SANTA BARBARA, Calif. - Thanksgiving likely holds a very different and special meaning this year for one local man.
Greg Morey is thankful for an historic change, a world away, after witnessing the historic fall of Robert Mugabe, Zimbabwe's leader for 37 years. After all, Morey once called the South African country "home" over a period spanning nearly three decades.
"It'll be interesting to see how these factions position themselves in the next couple of years," Morey said.
Morey lives in Santa Barbara but a big part of his heart is with the people of Zimbabwe.
Facebook helps Morey keep in touch with roughly 300 Zimbabwean friends. He said posts and messages ramped up during Mugabe's dramatic fall from power last Monday as the longtime, 93-year-old leader of the ZANU-PF party.
"All of a sudden, social media just went like a lightening bolt," Morey said. "Just went crazy."
One his favorites came from Comrade Fatso, a popular comedian-turned-activist in Zimbabwe.
"I was just amazed at how the streets, I think over a million people came in to celebrate in the city center of Harare to celebrate the change that he's gone," Morey said with a smile.
Morey spent three separate periods of his life in Zimbabwe, two years at a time, starting in the 1980s. It was right after the country's name change from Rhodesia to Zimbabwe. Robert Mugabe, head of the populous Shona tribe, rose from Prime Minister to President.
"Initially, it was very peaceful," Morey said. "Racial tensions were extremely low, everybody had a great, optimistic feeling about the future. Everyone thought Mugabe was a good guy. I thought he was a good guy."
By the mid-90s, Morey would travel back from the United States to Zimbabwe to run a popular tourist business for two years.
"It was just highly popular and people were making a good living," Morey said. "It was just one of the coolest places in the world to be.

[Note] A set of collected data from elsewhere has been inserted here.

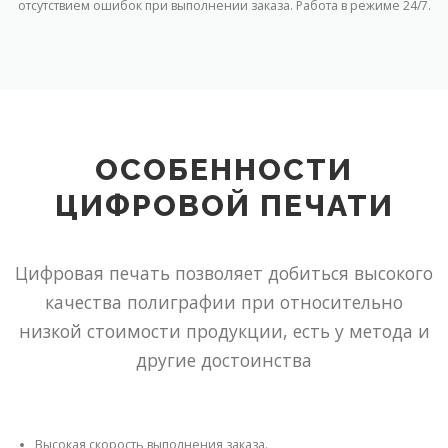
отсутствием ошибок при выполнении заказа. Работа в режиме 24/7.
ОСОБЕННОСТИ
ЦИФРОВОЙ ПЕЧАТИ
Цифровая печать позволяет добиться высокого
качества полиграфии при относительно
низкой стоимости продукции, есть у метода и
другие достоинства
Высокая скорость выполнения заказа.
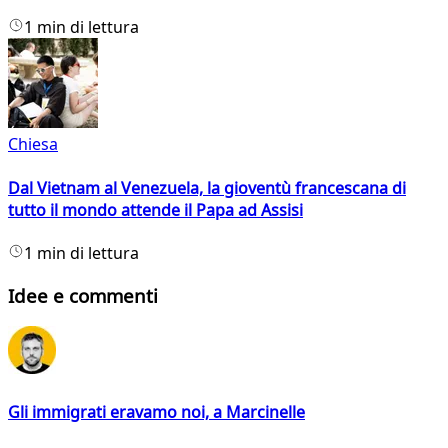
1 min di lettura
Chiesa
Dal Vietnam al Venezuela, la gioventù francescana di
tutto il mondo attende il Papa ad Assisi
1 min di lettura
Idee e commenti
Gli immigrati eravamo noi, a Marcinelle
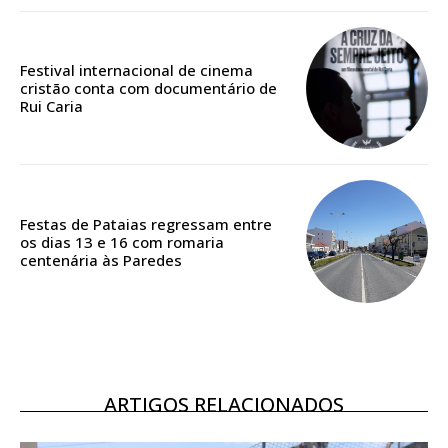
Edição em papel entregue à Quinta-feira em sua
casa
Acesso ao conteúdo online
Festival internacional de cinema
cristão conta com documentário de
Acesso aos conteúdos Exclusivos para
Rui Caria
assinantes
Ofertas para assinatura anual
Escolha o plano
Festas de Pataias regressam entre
os dias 13 e 16 com romaria
centenária às Paredes
ASSINATURA
DIGITAL ANUAL
16
€
ARTIGOS RELACIONADOS
12 meses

Then, about 1997-1998, that's when Robert Mugabe started the farm takeovers."
The words "corrupt" and "genocide" were quickly attached to Mugabe's regime.
The farm takeovers were brutal for European and white Zimbabwe farmers, including one of Morey's distant cousins. Land was taken, often in violence, and over time, the country's farming enterprise was so badly deteriorated, food had to be imported in order to feed the people of Zimbabwe.
"They had the world's highest inflation rate and at the same time, was printing $100 trillion dollar notes," Morey said.
He showed NewsChannel 3 some of his currency keepsakes.
"A $100 trillion dollar bill would probably be worth $60 dollars to $100 dollars, for a few days. And then, it went to be worthless."
Morey said by December of 2009, Zimbabwe went to a U.S. dollar economy, becoming the only other country in the world to do so.
Morey's third and final move to the South African country he loved came in 2009, to care for an older relative living in the mountainous region lush with Eucalyptus or gum trees, palm trees and bougainvillea.
"When people ask me about Zimbabwe, I always say, 'Well, if you close your eyes and open your eyes, you wouldn't be able to tell the difference between opening your eyes and closing your eyes in Zimbabwe or Santa Barbara.'"
Mugabe's Vice President, Emmerson Mnangagwa, returned Wednesday for the first time since he was fired by Mugabe, to replace the ousted leader. According to the Associated Press, the incoming leader said his life was threatened, including a poisoning in August and he fled the country.
Mnangagwa is expected to be sworn in as President of Zimbabwe November 24 and reign until next year's election.